WHAT TO DO →
Extract, unchanged, the lines below starting with the line containing "family: Malvaceae" and continuing through the line containing "locality: Cerro Colorado.", and output only those lines.

MATERIAL FOR THIS EXERCISE →
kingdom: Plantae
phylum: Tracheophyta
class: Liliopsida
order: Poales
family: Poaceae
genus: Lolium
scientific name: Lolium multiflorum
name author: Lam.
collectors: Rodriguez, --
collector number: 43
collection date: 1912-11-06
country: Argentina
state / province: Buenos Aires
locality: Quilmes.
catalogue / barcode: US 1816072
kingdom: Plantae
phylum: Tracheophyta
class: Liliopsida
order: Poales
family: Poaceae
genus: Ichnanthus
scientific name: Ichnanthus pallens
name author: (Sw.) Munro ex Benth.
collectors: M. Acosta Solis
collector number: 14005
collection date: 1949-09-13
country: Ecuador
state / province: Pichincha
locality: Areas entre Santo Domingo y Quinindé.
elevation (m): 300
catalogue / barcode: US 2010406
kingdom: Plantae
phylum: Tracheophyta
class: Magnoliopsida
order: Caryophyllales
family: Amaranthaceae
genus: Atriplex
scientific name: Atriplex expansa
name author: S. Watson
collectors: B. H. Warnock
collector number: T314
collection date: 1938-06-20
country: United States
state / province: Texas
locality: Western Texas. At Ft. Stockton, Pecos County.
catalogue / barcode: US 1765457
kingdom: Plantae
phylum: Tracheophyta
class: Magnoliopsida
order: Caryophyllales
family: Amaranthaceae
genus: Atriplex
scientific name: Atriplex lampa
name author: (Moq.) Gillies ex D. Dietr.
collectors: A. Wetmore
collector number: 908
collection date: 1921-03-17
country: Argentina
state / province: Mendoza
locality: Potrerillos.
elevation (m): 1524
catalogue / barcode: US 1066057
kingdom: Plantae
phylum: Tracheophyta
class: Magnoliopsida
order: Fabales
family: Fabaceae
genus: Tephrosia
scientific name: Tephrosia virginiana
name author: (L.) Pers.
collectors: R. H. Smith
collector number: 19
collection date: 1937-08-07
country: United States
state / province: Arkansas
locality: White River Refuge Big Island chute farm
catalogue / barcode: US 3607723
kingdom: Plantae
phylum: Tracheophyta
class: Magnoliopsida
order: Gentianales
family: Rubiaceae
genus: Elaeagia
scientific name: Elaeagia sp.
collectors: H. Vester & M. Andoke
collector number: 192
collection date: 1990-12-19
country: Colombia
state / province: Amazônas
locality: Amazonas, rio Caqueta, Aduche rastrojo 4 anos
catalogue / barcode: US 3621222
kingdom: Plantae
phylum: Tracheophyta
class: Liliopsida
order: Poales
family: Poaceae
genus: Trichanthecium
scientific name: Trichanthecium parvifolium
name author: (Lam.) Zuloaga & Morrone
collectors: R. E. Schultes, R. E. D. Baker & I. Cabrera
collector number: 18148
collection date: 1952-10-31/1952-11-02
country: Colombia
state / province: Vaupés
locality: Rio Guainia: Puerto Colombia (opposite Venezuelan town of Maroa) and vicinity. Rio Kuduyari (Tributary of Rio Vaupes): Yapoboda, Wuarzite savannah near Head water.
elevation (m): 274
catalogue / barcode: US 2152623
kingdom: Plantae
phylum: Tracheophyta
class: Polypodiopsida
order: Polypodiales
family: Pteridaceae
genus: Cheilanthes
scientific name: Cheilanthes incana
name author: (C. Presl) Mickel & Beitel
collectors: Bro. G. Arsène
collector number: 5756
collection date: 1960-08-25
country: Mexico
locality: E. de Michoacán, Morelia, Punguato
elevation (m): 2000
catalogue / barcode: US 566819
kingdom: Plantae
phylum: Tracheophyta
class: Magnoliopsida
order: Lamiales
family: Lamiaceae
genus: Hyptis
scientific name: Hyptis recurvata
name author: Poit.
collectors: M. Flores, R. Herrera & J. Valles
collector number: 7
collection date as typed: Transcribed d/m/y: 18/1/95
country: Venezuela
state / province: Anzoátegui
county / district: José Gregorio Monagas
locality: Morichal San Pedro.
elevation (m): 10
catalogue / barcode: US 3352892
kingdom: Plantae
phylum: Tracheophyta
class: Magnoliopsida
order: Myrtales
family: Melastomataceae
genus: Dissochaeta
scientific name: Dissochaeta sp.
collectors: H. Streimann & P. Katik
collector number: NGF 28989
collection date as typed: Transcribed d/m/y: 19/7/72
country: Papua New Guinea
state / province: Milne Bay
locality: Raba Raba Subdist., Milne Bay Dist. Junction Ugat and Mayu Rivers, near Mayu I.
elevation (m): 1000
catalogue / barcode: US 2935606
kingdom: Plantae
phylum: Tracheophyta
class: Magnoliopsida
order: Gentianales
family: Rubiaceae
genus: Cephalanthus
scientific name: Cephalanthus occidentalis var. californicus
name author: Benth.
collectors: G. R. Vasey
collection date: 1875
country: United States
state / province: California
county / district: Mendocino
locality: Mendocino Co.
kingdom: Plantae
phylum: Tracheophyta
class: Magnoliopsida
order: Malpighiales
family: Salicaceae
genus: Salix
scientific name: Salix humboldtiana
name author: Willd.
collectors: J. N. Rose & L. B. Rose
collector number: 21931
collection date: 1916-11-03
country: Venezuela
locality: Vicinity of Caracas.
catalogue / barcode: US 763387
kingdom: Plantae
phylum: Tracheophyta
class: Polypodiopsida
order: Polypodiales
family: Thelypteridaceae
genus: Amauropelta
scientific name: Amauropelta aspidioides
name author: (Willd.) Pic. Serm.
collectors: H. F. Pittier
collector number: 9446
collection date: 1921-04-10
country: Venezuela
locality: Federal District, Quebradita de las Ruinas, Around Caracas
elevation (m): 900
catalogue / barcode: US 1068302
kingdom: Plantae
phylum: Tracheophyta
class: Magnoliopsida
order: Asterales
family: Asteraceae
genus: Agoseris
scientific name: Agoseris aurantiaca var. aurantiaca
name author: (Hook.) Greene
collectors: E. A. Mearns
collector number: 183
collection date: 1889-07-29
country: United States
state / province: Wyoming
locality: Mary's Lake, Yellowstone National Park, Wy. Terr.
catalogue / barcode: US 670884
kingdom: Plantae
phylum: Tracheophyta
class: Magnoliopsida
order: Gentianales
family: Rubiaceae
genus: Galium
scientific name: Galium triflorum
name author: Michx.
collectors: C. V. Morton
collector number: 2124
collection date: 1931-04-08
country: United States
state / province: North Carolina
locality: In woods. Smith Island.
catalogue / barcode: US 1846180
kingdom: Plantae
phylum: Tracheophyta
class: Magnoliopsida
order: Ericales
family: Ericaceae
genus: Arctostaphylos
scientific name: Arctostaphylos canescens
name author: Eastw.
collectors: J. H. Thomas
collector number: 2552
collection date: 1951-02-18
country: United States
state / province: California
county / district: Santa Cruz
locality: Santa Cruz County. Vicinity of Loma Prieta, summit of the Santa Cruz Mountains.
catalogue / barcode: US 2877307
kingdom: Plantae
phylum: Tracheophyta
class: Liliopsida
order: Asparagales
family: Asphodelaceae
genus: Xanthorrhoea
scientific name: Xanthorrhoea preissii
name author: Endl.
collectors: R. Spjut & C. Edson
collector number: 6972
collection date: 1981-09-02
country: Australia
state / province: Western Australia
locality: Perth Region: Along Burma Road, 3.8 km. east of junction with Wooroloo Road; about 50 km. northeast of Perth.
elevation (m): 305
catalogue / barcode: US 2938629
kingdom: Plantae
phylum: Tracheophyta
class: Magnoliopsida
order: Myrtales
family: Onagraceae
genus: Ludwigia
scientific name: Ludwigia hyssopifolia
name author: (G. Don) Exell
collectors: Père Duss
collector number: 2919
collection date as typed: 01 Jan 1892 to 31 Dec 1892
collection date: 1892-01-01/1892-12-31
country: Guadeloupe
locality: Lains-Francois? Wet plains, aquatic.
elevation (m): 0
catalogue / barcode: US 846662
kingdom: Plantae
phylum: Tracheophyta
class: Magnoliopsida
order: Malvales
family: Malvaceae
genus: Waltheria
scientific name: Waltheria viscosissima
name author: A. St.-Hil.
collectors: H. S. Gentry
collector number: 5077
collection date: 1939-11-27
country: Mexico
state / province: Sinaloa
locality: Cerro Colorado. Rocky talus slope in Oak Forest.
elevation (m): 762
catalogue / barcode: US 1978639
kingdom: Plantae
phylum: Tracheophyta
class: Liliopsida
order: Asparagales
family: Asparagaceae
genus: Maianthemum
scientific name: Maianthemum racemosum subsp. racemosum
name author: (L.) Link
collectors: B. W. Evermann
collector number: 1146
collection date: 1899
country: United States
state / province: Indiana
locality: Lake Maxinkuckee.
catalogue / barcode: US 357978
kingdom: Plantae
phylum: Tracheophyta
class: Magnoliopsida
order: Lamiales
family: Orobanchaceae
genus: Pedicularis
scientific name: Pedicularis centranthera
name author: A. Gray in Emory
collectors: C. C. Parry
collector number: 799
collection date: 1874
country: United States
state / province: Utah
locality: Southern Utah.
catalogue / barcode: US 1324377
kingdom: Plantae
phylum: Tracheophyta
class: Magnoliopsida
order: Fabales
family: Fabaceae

OUTPUT FOR THIS EXERCISE →
family: Malvaceae
genus: Waltheria
scientific name: Waltheria viscosissima
name author: A. St.-Hil.
collectors: H. S. Gentry
collector number: 5077
collection date: 1939-11-27
country: Mexico
state / province: Sinaloa
locality: Cerro Colorado. Rocky talus slope in Oak Forest.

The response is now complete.